◆ PROBLEM TO WORK ON
Rewrite the text of the records below, putting "wełna" wherever "bambus" appears and changing nothing else. Leave the pictures out of the answer.

════

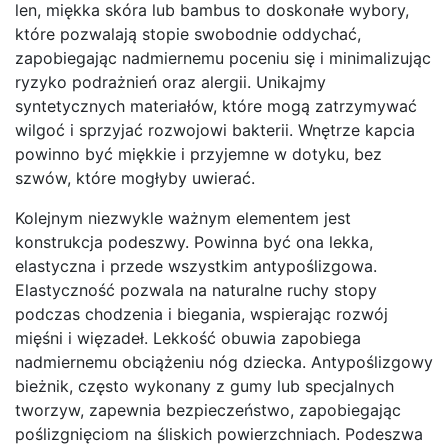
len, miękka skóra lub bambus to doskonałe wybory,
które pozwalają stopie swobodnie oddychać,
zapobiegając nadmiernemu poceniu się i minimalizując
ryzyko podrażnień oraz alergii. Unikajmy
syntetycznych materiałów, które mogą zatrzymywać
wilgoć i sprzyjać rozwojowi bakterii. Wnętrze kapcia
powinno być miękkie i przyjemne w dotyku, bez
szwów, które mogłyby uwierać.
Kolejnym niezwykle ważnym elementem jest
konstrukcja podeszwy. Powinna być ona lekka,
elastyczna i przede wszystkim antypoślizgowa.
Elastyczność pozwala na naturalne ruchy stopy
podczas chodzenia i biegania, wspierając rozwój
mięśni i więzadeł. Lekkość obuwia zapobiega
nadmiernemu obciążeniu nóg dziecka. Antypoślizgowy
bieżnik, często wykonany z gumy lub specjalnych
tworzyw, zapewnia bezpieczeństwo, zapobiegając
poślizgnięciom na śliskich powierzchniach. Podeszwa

════

◆ TASK OUTPUT
len, miękka skóra lub wełna to doskonałe wybory,
które pozwalają stopie swobodnie oddychać,
zapobiegając nadmiernemu poceniu się i minimalizując
ryzyko podrażnień oraz alergii. Unikajmy
syntetycznych materiałów, które mogą zatrzymywać
wilgoć i sprzyjać rozwojowi bakterii. Wnętrze kapcia
powinno być miękkie i przyjemne w dotyku, bez
szwów, które mogłyby uwierać.
Kolejnym niezwykle ważnym elementem jest
konstrukcja podeszwy. Powinna być ona lekka,
elastyczna i przede wszystkim antypoślizgowa.
Elastyczność pozwala na naturalne ruchy stopy
podczas chodzenia i biegania, wspierając rozwój
mięśni i więzadeł. Lekkość obuwia zapobiega
nadmiernemu obciążeniu nóg dziecka. Antypoślizgowy
bieżnik, często wykonany z gumy lub specjalnych
tworzyw, zapewnia bezpieczeństwo, zapobiegając
poślizgnięciom na śliskich powierzchniach. Podeszwa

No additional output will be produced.